#### Text excerpt

In a bold move to revive the economic slowdown and to achieve the objective of becoming a USD 5 trillion economy by 2024-25

In a bold move to revive the economic slowdown and to achieve the objective of becoming a USD 5 trillion economy by 2024-25, India needs to sustain a real GDP growth rate of 8 per cent and to make India an attractive investment destination and to give a boost to 'Make-in-India initiative, the finance minister Nirmala Sitharaman slashed corporate tax rates to 25 per cent from 35 per cent (22 per cent from 30 per cent without exemptions) for existing domestic companies and an extremely attractive rate of 15 per cent for new companies worth of Rs.1.45 trillion paid by domestic manufacturers, making the country one of the lowest tax regimes in Asia.

Of late the two engines of economy that is investments and exports seem to be slowing down again after a brief period of robust activity. This has resulted in 5 per cent growth.

However, to boost growth of 8 per cent sustained only by a "virtuous cycle" of savings, investment and exports catalyzed and supported by a favourable demographic phase.

Investment, especially private investment, is the "key driver" that drives demand, creates capacity, increases labour productivity, introduces new technology, allows creative destruction, and generates jobs.

Exports must form an integral part of the growth model because higher savings preclude domestic consumption as the driver of final demand.

Similarly, job creation is driven by virtuous cycle.

The government bold move to slash the income tax rate for companies by 10 percentage points to 25.17 and offered a lower rate to 17.01 per cent for new manufacturing firms to boost economic growth rate from a six-year low by incentivizing investments to help create jobs.

With the announcement of reduction of corporate tax to 22 per cent and 15 per cent for new manufacturing companies catapulted the domestic equity market with the benchmark BSE Sensex skyrocketing a record 1,955 points to 38,048.93 in intra-day trade, which is a biggest day gain in a decade.

Analysts described that effective corporate tax rate reducing to 25.17 per cent will significantly improve profitability of full tax-paying companies, leading to change in return on equity (ROE) and multiple re-rating.

########
#### Input data

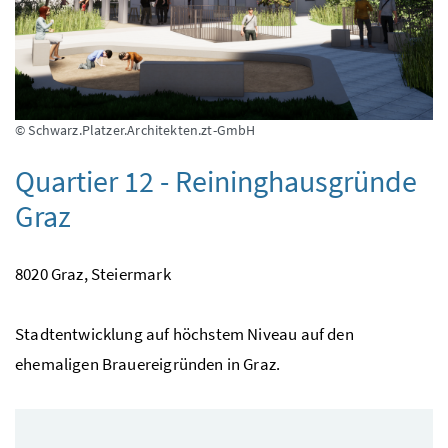
© Schwarz.Platzer.Architekten.zt-GmbH
Quartier 12 - Reininghausgründe
Graz
8020 Graz, Steiermark
Stadtentwicklung auf höchstem Niveau auf den
ehemaligen Brauereigründen in Graz.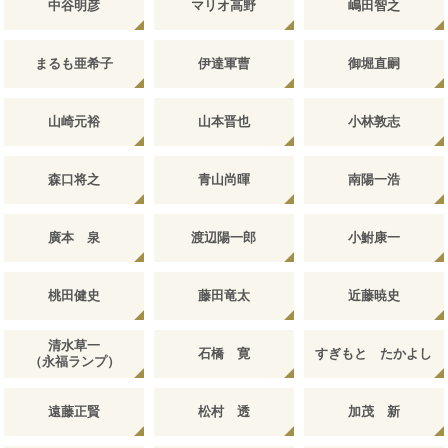
中谷明彦
マリオ高野
嶋田智之
まるも亜希子
伊達軍曹
御堀直嗣
山崎元裕
山本晋也
小林敦志
森口将之
青山尚暉
南陽一浩
廣本 泉
渡辺陽一郎
小鮒康一
桃田健史
藤田竜太
近藤暁史
清水草一
石橋 寛
すぎもと たかよし
（永福ランプ）
遠藤正賢
松村 透
加茂 新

########

**Instructions for the task:** Could you pick up the article on India's corporate tax cut right after its final sentence and keep writing it?

**Final answer:**
Further the slashed minimum alternate tax (MAT) will also lower rate of tax for new companies, which does investment in manufacturing till 2023 should lead to higher capex, also it gives the companies space to cut prices to boost demand and revival the economy. Further removal of enhanced surcharge on capital gains should be a big positive for investors.

Analysts also opined that slashed corporate tax worth of Rs.1.45 trillion will be released in the economy will boost sentiments and bring in real surplus to the corporate for investment and creation of jobs and improve the state of the economy by boosting exports.

Further, this move would ensure hundreds of billions of dollars of FDI and has the potential to revive FII sentiments as well, as the corporate tax rate makes Indian companies more competitive in the global markets.

With loss of Rs.1.45 trillion, the government estimates the fiscal impact would about 0.7 per cent of GDP, as a result the bond yields gone up. The major beneficiaries are FMCG, consumer durables and auto companies among the sectors.

The government is announcing big bang reforms for past few days to boost consumer demand and to boost investor confidence and revive business sentiment, while the RBI also supporting the government to revive the economy by reducing interest rates since 2019.

However, the economy needed some boost from the fiscal front as well.

Analysts also commended the government earlier steps to ensure adequate liquidity to NBFCs, HFCs, as these steps will facilitate higher economic expansion that will lead to higher tax revenue to meet its fiscal targets. The fiscal stimulus will take India closer to its dream of a $5 trillion economy.

The largest economies like the US and UK has taken similar measures to attract capital and investments, now India is followed the same suit to align corporate tax with the current economic reality has been appreciated by worldwide economies.

Without waiting for next budget the government has taken the bold steps to spur the economic growth and boost investor confidence to attract more FDIs and hope that the government will also take same steps for reduction of income tax in case of individuals and other taxpayers soon as the festival season approaches.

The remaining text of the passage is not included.